Directions for this task: Report how many lines of the material contain the string "after". Add nothing beyond the number.

Data:
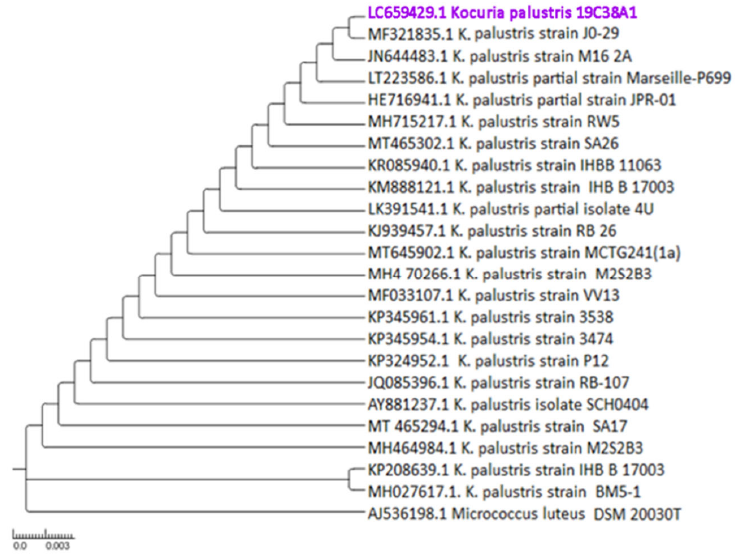
Figure 2. Phylogenetic tree using maximum likelihood method and Hasegawa–Kishino–Yano model of 23 Kocuria representatives and Micrococcus luteus (Acc. No. AJ536198) as an outgroup. Bootstrap values (1000 resamples) are given in percentages at the nodes of the tree. The isolate Kocuria palustris 19C38A1 was presented.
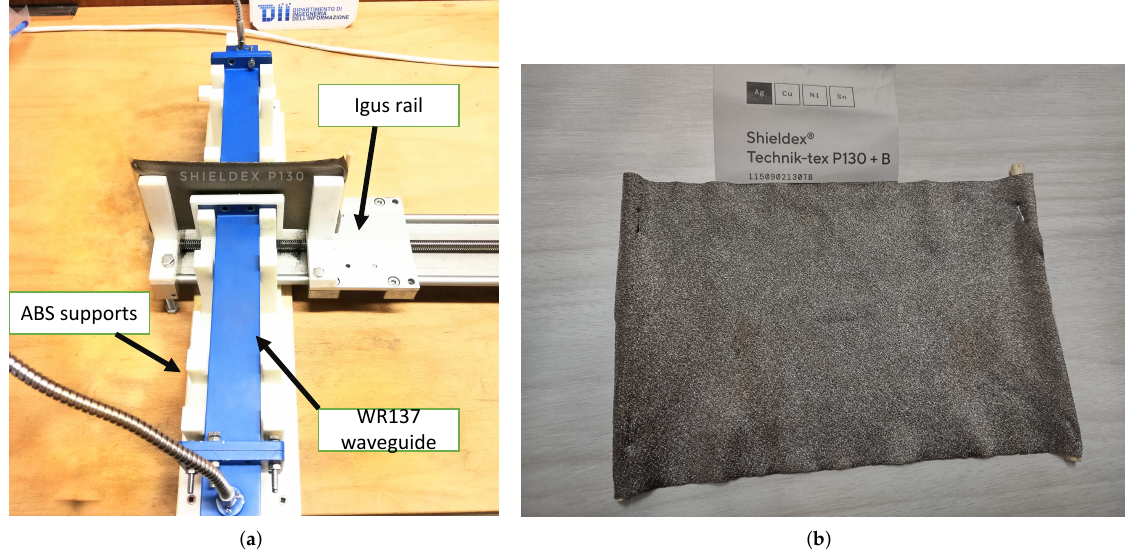
Figure 6. ( a ) Experimental setup; ( b ) stretchable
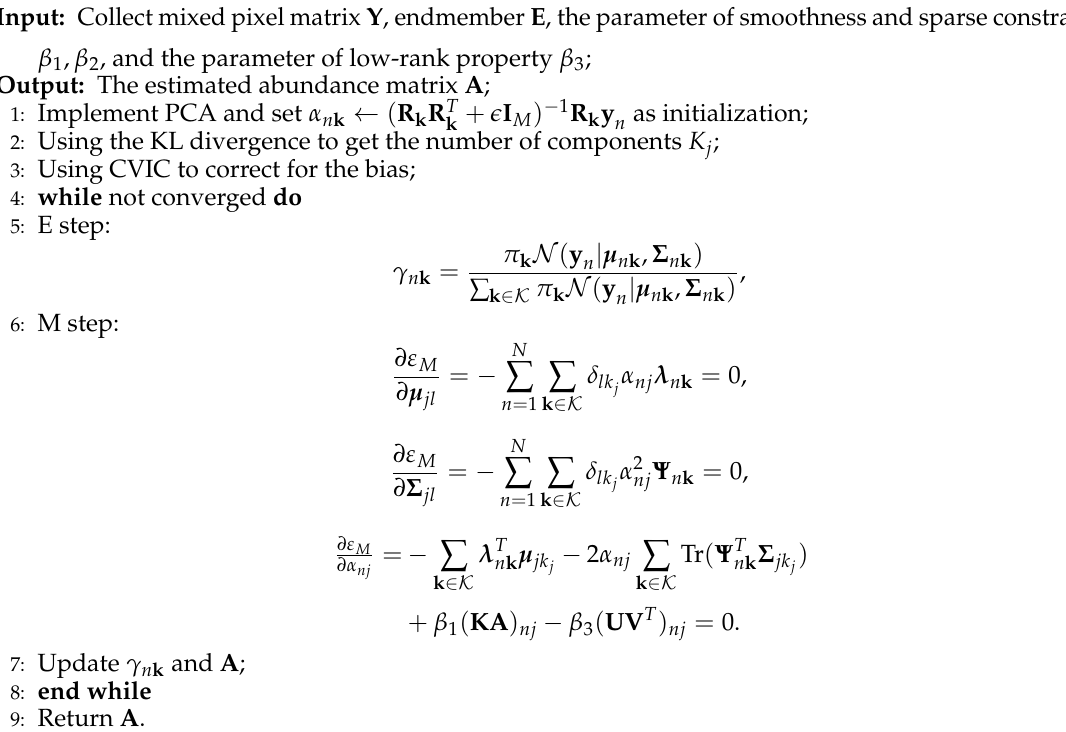
Algorithm 1 Solving Equation (15) with EM.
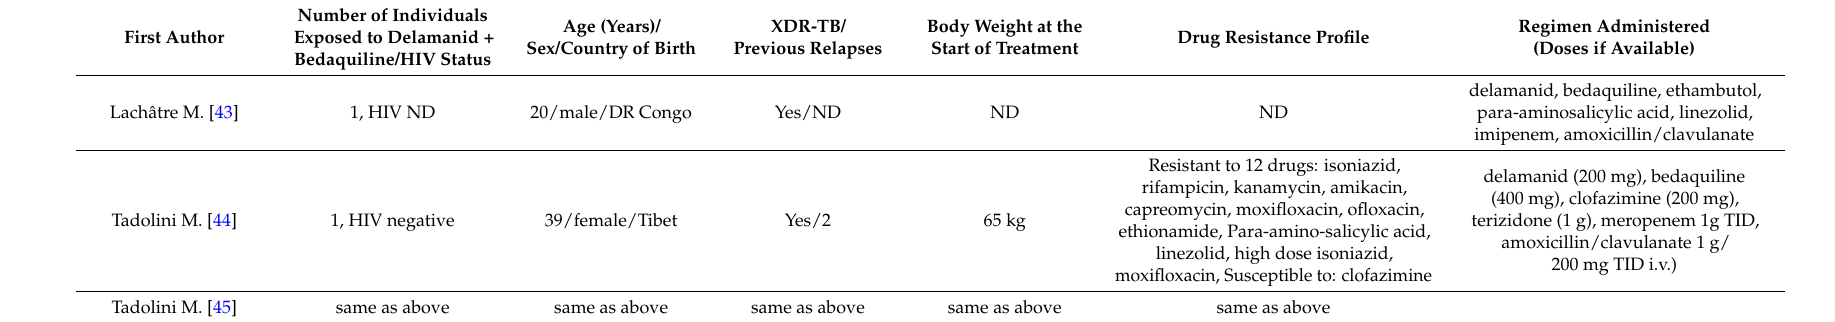
Table 2. Clinical features of the selected studies.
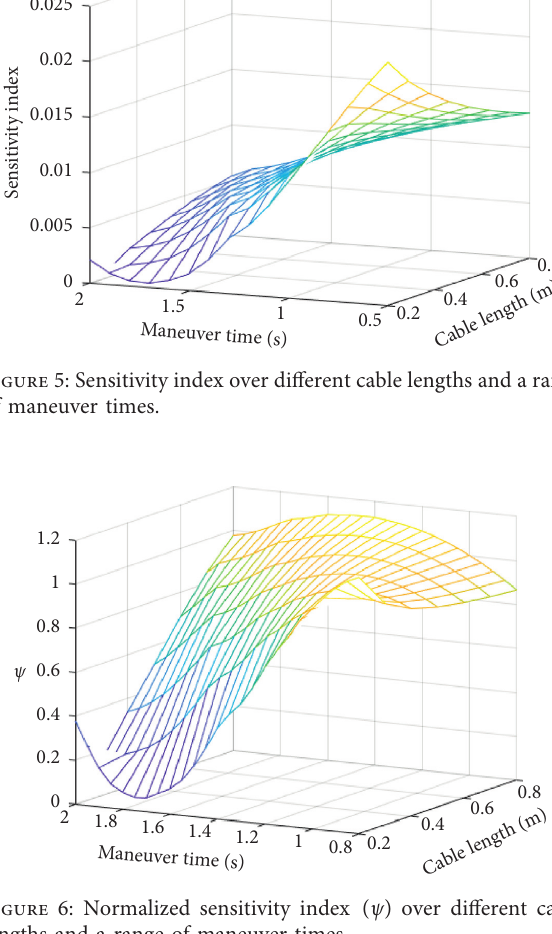
Figure 6: Normalized sensitivity index ( ψ ) over different cable lengths and a range of maneuver times.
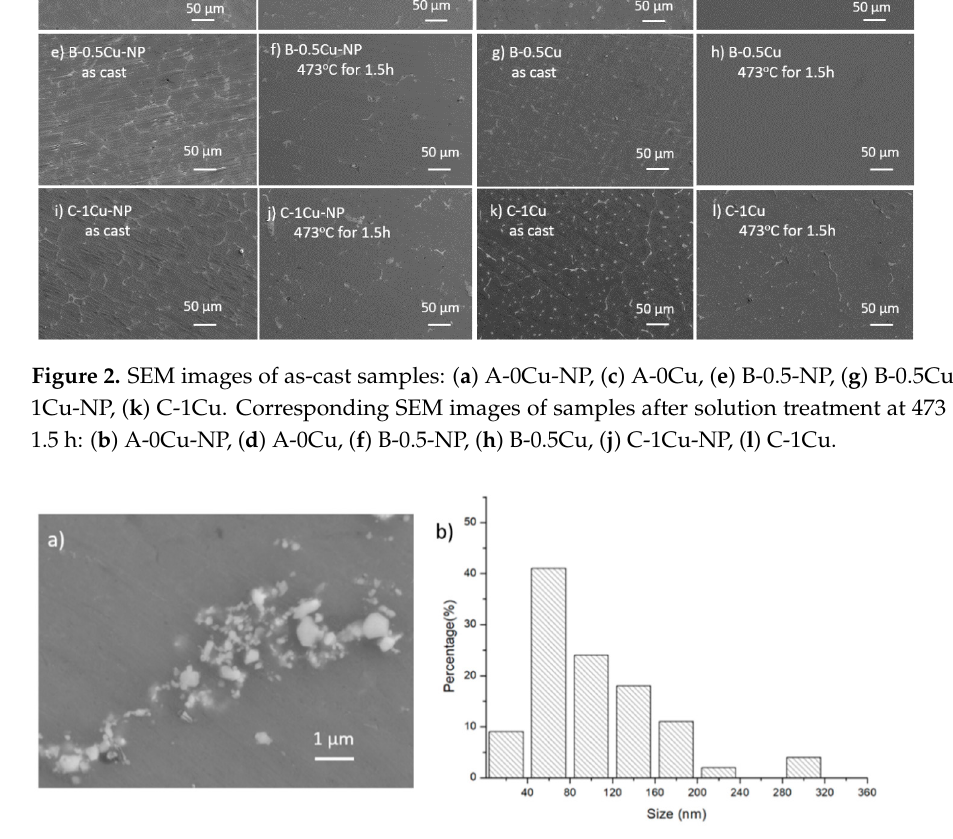
Figure 3. ( a ) SEM images of remaining TiC nanoparticles after solution treatment from sample A- 0Cu-NP; ( b ) nanoparticle size distribution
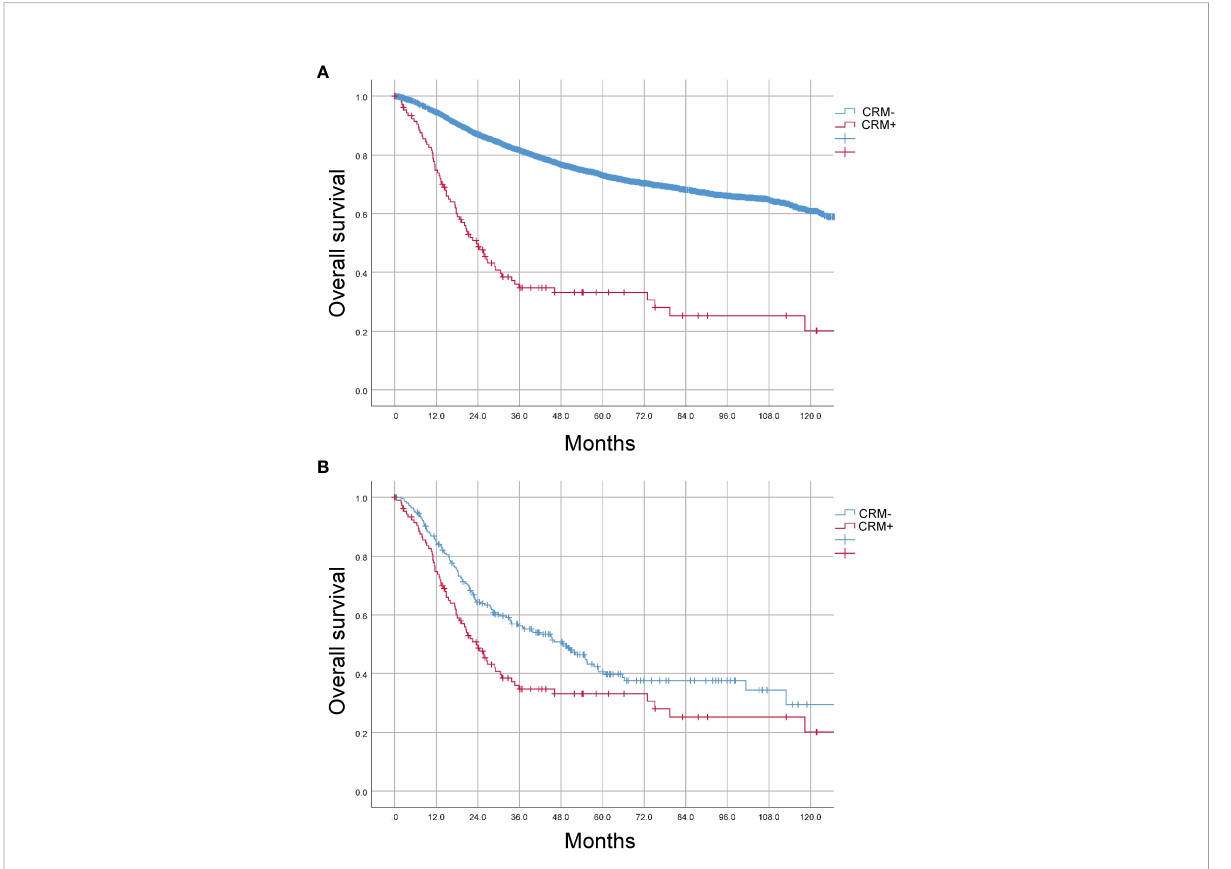
FIGURE 1 Prognostic value of CRM status in CC patients. (A) Kaplan-Meier (K-M) curves were plotted before PSM. (B) Kaplan-Meier (K-M) curves were plotted after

Problem solution: 2